Dataset entries:
· · · ·
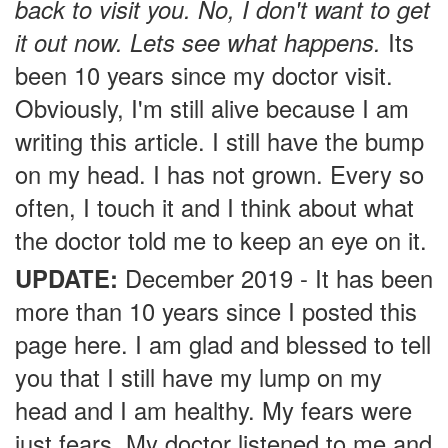
back to visit you. No, I don't want to get
it out now. Lets see what happens.
Its
been 10 years since my doctor visit.
Obviously, I'm still alive because I am
writing this article. I still have the bump
on my head. I has not grown. Every so
often, I touch it and I think about what
the doctor told me to keep an eye on it.
UPDATE:
December 2019 - It has been
more than 10 years since I posted this
page here. I am glad and blessed to tell
you that I still have my lump on my
head and I am healthy. My fears were
just fears. My doctor listened to me and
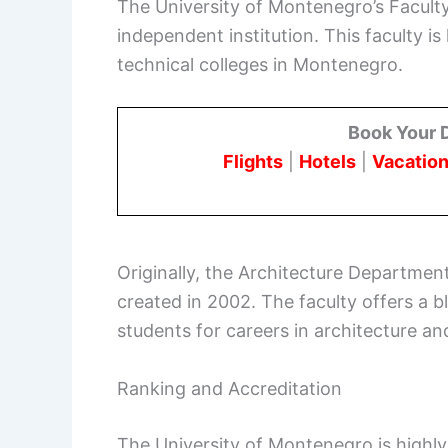
The University of Montenegro’s Faculty
independent institution. This faculty i
technical colleges in Montenegro.
Book Your 
Flights
|
Hotels
|
Vacation
Originally, the Architecture Department
created in 2002. The faculty offers a b
students for careers in architecture and
Ranking and Accreditation
The University of Montenegro is highly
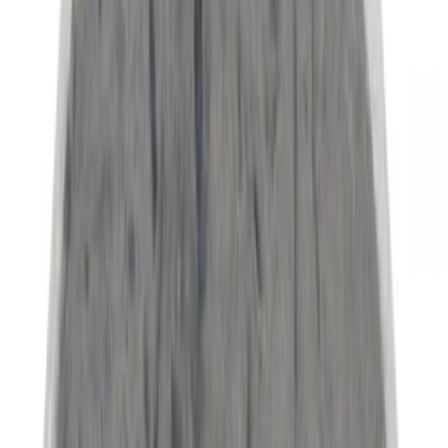
(
6
)
Super Cab
(
6
)
Super Crew
(
6
)
Regular
(
2
)
Bed Size
6.75
(
8
)
8
(
6
)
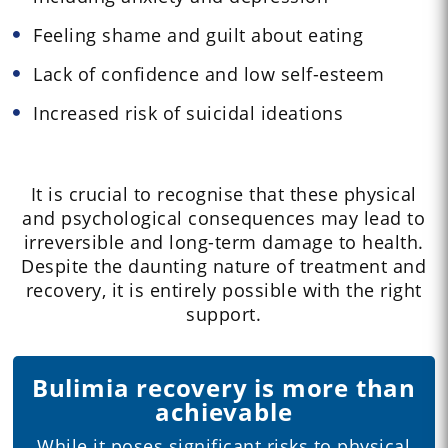
Feeling shame and guilt about eating
Lack of confidence and low self-esteem
Increased risk of suicidal ideations
It is crucial to recognise that these physical
and psychological consequences may lead to
irreversible and long-term damage to health.
Despite the daunting nature of treatment and
recovery, it is entirely possible with the right
support.
Bulimia recovery is more than
achievable
While it poses significant risks to physical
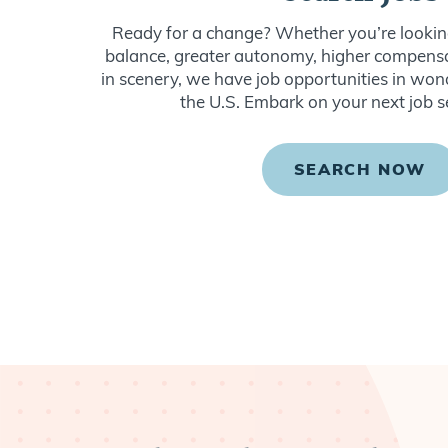
Ready for a change? Whether you’re looking
balance, greater autonomy, higher compensat
in scenery, we have job opportunities in won
the U.S. Embark on your next job s
SEARCH NOW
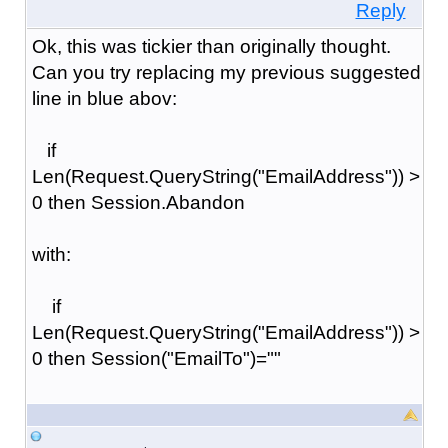
Reply
Ok, this was tickier than originally thought.
Can you try replacing my previous suggested
line in blue abov:
if
Len(Request.QueryString("EmailAddress")) >
0 then Session.Abandon
with:
if
Len(Request.QueryString("EmailAddress")) >
0 then Session("EmailTo")=""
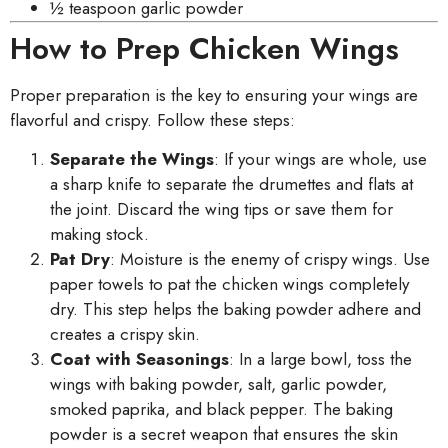
½ teaspoon garlic powder
How to Prep Chicken Wings
Proper preparation is the key to ensuring your wings are
flavorful and crispy. Follow these steps:
Separate the Wings
: If your wings are whole, use
a sharp knife to separate the drumettes and flats at
the joint. Discard the wing tips or save them for
making stock.
Pat Dry
: Moisture is the enemy of crispy wings. Use
paper towels to pat the chicken wings completely
dry. This step helps the baking powder adhere and
creates a crispy skin.
Coat with Seasonings
: In a large bowl, toss the
wings with baking powder, salt, garlic powder,
smoked paprika, and black pepper. The baking
powder is a secret weapon that ensures the skin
· · · ·
Task details - Which lines above contain the word "skin"? Copy all of them.

Response for this exercise -
creates a crispy skin.
powder is a secret weapon that ensures the skin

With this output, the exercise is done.